"Andor" : pourquoi la nouvelle mini-série "Star Wars" est un pari audacieux
Le scénariste Tony Gilroy conte la jeunesse du héros du film Rogue One et la genèse de la Rébellion, en évitant le "fan service".
- Publié le 21-09-2022 à 09h02
- Mis à jour le 21-09-2022 à 09h10

Tant qu'à conter la genèse de la célèbre Alliance rebelle de La Guerre des Étoiles, et conter la jeunesse du protagoniste du film Rogue One (2016), la meilleure des extensions de l'univers Star Wars, le scénariste et showrunner Tony Gilroy a choisi d'être un peu rebelle lui-même.
Au contraire des mini-séries The Mandalorian, Le Livre de Bobba Fett et Obi-Wan Kenobi, Andor s'abstient de tout excès de fan service – même si l'on sait très bien sur quelle galaxie, lointaine, si lointaine, on pose les yeux.
Aux confins de celle-ci, loin de l'emprise de l'Empire, on découvre Cassian Andor (toujours interprété par Diego Luna), cinq ans avant les événements de Rogue One.

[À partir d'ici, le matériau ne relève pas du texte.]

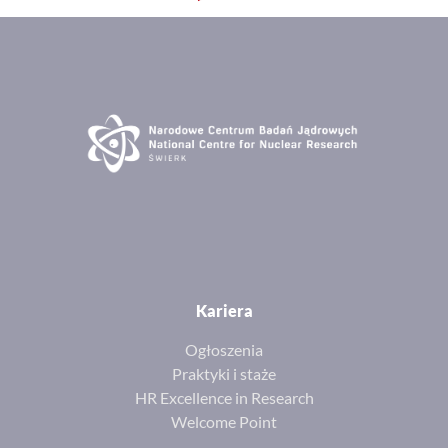
Kariera
Ogłoszenia
Praktyki i staże
HR Excellence in Research
Welcome Point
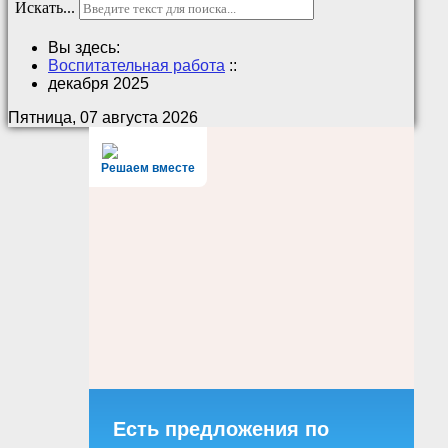
Искать...
Вы здесь:
Воспитательная работа
::
декабря 2025
Пятница, 07 августа 2026
Решаем вместе
Есть предложения по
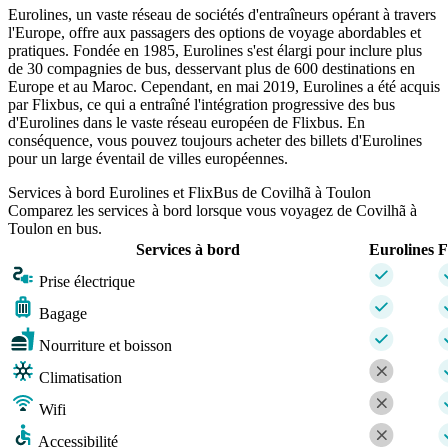
Eurolines, un vaste réseau de sociétés d'entraîneurs opérant à travers
l'Europe, offre aux passagers des options de voyage abordables et
pratiques. Fondée en 1985, Eurolines s'est élargi pour inclure plus
de 30 compagnies de bus, desservant plus de 600 destinations en
Europe et au Maroc. Cependant, en mai 2019, Eurolines a été acquis
par Flixbus, ce qui a entraîné l'intégration progressive des bus
d'Eurolines dans le vaste réseau européen de Flixbus. En
conséquence, vous pouvez toujours acheter des billets d'Eurolines
pour un large éventail de villes européennes.
Services à bord Eurolines et FlixBus de Covilhã à Toulon
Comparez les services à bord lorsque vous voyagez de Covilhã à
Toulon en bus.
Services à bord
Eurolines
F
Prise électrique
Bagage
Nourriture et boisson
Climatisation
Wifi
Accessibilité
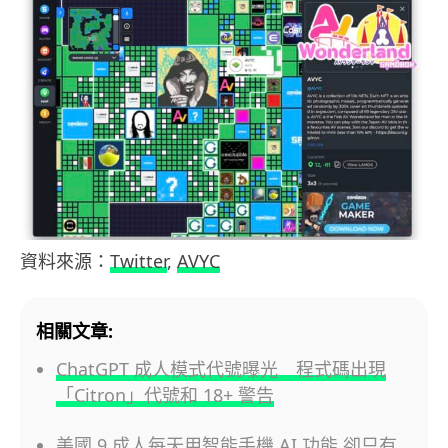
資料來源：
Twitter
,
AVYC
相關文章:
ChatGPT 成人模式代號曝光 程式碼出現
「Citron」代號和 18+ 警告
美國 9 成人每天用智能手機 AI 功能 卻只有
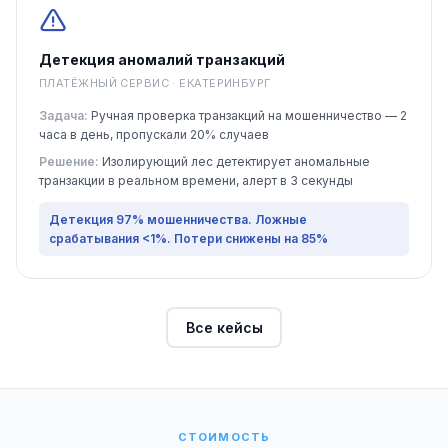
Детекция аномалий транзакций
ПЛАТЁЖНЫЙ СЕРВИС · ЕКАТЕРИНБУРГ
Задача:
Ручная проверка транзакций на мошенничество — 2
часа в день, пропускали 20% случаев
Решение:
Изолирующий лес детектирует аномальные
транзакции в реальном времени, алерт в 3 секунды
Детекция 97% мошенничества. Ложные
срабатывания <1%. Потери снижены на 85%
Все кейсы
СТОИМОСТЬ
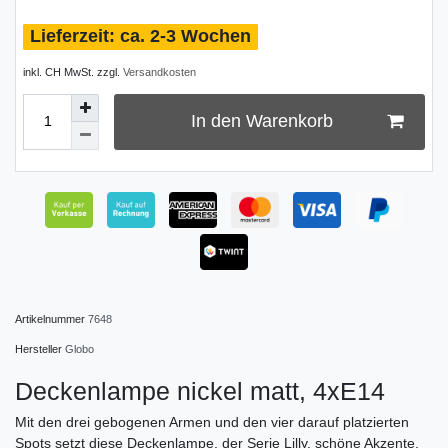
ca. 2-3 Wochen
inkl. CH MwSt. zzgl.
Versandkosten
In den Warenkorb
Artikelnummer
7648
Hersteller
Globo
Deckenlampe nickel matt, 4xE14
Mit den drei gebogenen Armen und den vier darauf platzierten
Spots setzt diese Deckenlampe, der Serie Lilly, schöne Akzente.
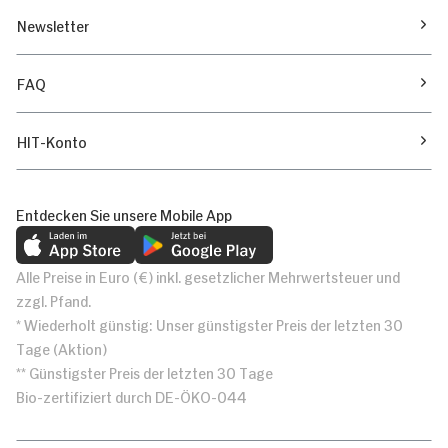
Newsletter
FAQ
HIT-Konto
Entdecken Sie unsere Mobile App
Alle Preise in Euro (€) inkl. gesetzlicher Mehrwertsteuer und
zzgl. Pfand.
* Wiederholt günstig: Unser günstigster Preis der letzten 30
Tage (Aktion)
** Günstigster Preis der letzten 30 Tage
Bio-zertifiziert durch DE-ÖKO-044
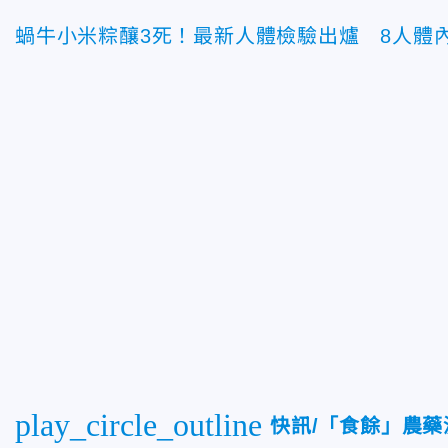
蝸牛小米粽釀3死！最新人體檢驗出爐 8人體
play_circle_outline
快訊/「食餘」農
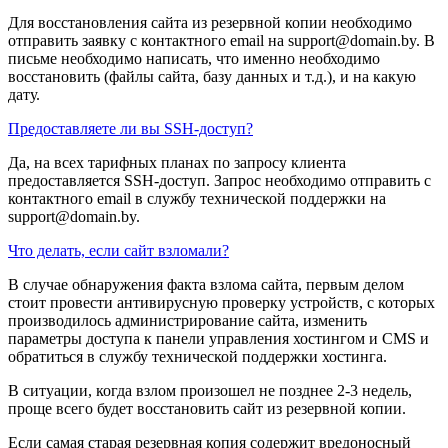
Для восстановления сайта из резервной копии необходимо
отправить заявку с контактного email на support@domain.by. В
письме необходимо написать, что именно необходимо
восстановить (файлы сайта, базу данных и т.д.), и на какую
дату.
Предоставляете ли вы SSH-доступ?
Да, на всех тарифных планах по запросу клиента
предоставляется SSH-доступ. Запрос необходимо отправить с
контактного email в службу технической поддержки на
support@domain.by.
Что делать, если сайт взломали?
В случае обнаружения факта взлома сайта, первым делом
стоит провести антивирусную проверку устройств, с которых
производилось администрирование сайта, изменить
параметры доступа к панели управления хостингом и CMS и
обратиться в службу технической поддержки хостинга.
В ситуации, когда взлом произошел не позднее 2-3 недель,
проще всего будет восстановить сайт из резервной копии.
Если самая старая резервная копия содержит вредоносный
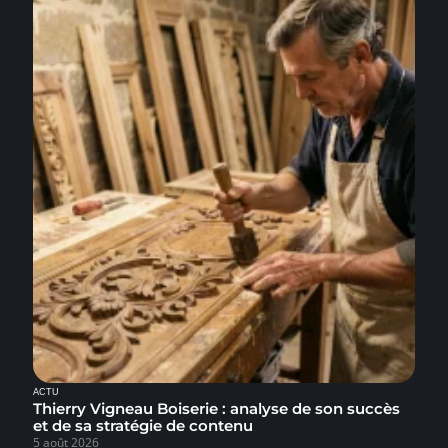
ACTU
Thierry Vigneau Boiserie : analyse de son succès
et de sa stratégie de contenu
5 août 2026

Homme solitaire et relativement sans scrupule, Cassian survit de petits trafics dans une zone franche de l'Empire. En marge, il recherche sa sœur, dont des flash-back nous révéleront comment ils ont été séparés à l'enfance. Après avoir commis un acte irréparable, Cassian est traqué par les agents de sécurité d'une corporation commerciale à la solde de l'Empire. Il sera bientôt contacté par un homme mystérieux, Luthen Rael (Stellan Skarsgård) qui lui propose un contrat juteux.
À la manœuvre d'Andor, comme showrunner et scénariste principal, on retrouve donc Tony Gilroy, déjà auteur du scénario de Rogue One et, naguère, de ceux de la franchise Jason Bourne. Rien de surprenant, dès lors, à ce que l'homme qui a bousculé les codes du film d'espionnage et d'action début du millénaire secoue ceux de la galaxie lucasienne.

Eviter le spectaculaire
Les trois premiers épisodes de la première saison, diffusés à partir de ce 21 septembre 2022 sur Disney +, forment une relativement longue exposition. Les décors, les objets, les robots évoquent Star Wars, mais l'ambiance évite volontairement le spectaculaire. Pas de Jedi, ni de sabre laser à l'horizon. Personne ne parle de la Force. Les premiers protagonistes d'Andor sont la plèbe laborieuse de la galaxie.
La série commence à trouver son souffle d'aventure à partir du troisième épisode, lorsqu'apparaît Luthen. Porté par le charisme discret du toujours excellent Stellan Skarsgård, ce personnage créé par Tony Gilroy s'annonce comme une nouvelle figure pivot de la saga.
"Tu te battras contre ces salauds jusqu'à la mort" prédira Luthen à Cassian dans le quatrième épisode qui amorce tambour battant un nouvel acte.
S'y mettent en place plusieurs intrigues parallèles prometteuses : une première mission impossible pour Cassian avec une poignée de rebelles de la première heure, les manœuvres clandestines de Luthen et de la sénatrice Mon Mothma (Genevieve O'Reilly), également vue dans Rogue One, et les luttes de pouvoir au sein de l'administration de l'Empire.
"Ne préfères-tu pas tout miser sur un vrai coup plutôt que de tout perdre petit à petit ?" demande Luthen à Cassian. Gilroy a fait ce pari d'oser un vrai coup, hors des sentiers battus. On jugera sur la durée si Andor épuise le filon Star Wars ou s'il s'agit d'un joyau de Kyber, dont on fait les sabres lasers.
Andor Création : Tony Gilroy, Dan Gilroy. Réalisation : Toby Haynes, Susanna White, Benjamin Caron. Avec : Diego Luna, Genevieve O'Reilly, Stellan Skarsgård, Adria Arjona, Denise Gough,… Disney + 3 épisodes à partir du 21/09, puis un nouvel épisode chaque mercredi.